(PROVIDED ENTRIES begins)

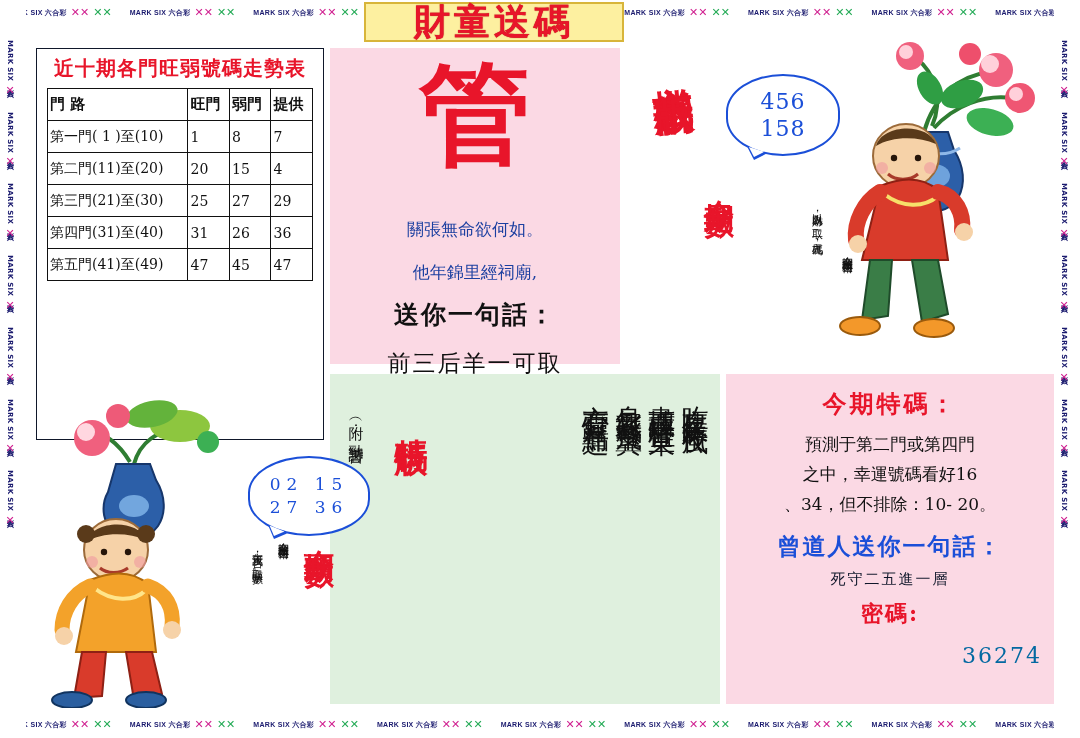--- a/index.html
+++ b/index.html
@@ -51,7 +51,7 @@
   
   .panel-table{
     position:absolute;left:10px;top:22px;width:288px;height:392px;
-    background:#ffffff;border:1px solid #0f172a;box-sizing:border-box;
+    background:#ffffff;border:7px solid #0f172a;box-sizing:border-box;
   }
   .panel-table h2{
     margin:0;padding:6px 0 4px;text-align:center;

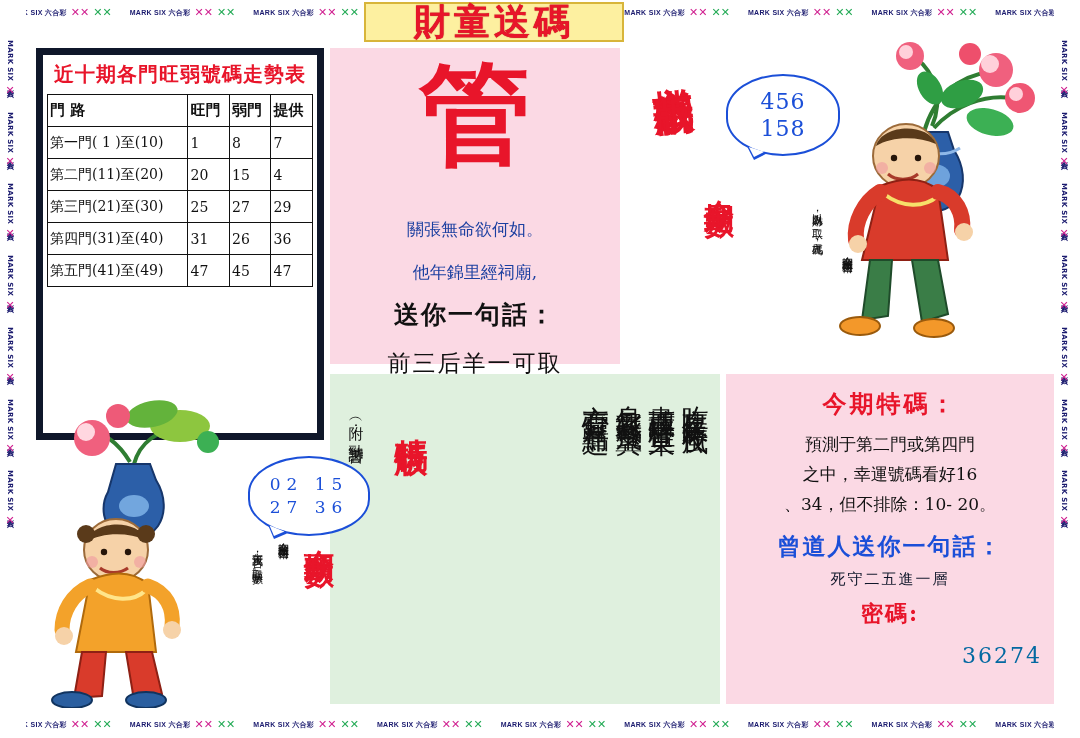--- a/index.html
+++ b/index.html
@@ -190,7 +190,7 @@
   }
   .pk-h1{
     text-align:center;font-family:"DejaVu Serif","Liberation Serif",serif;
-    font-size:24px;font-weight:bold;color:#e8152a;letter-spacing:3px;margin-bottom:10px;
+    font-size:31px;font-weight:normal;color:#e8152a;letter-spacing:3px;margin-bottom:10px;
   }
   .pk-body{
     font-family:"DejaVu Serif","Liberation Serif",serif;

(PROVIDED ENTRIES ends)

Report every line of the data in which "solid" appears.

§ **SOLUTION TO THIS EXERCISE**:
-    background:#ffffff;border:1px solid #0f172a;box-sizing:border-box;
+    background:#ffffff;border:7px solid #0f172a;box-sizing:border-box;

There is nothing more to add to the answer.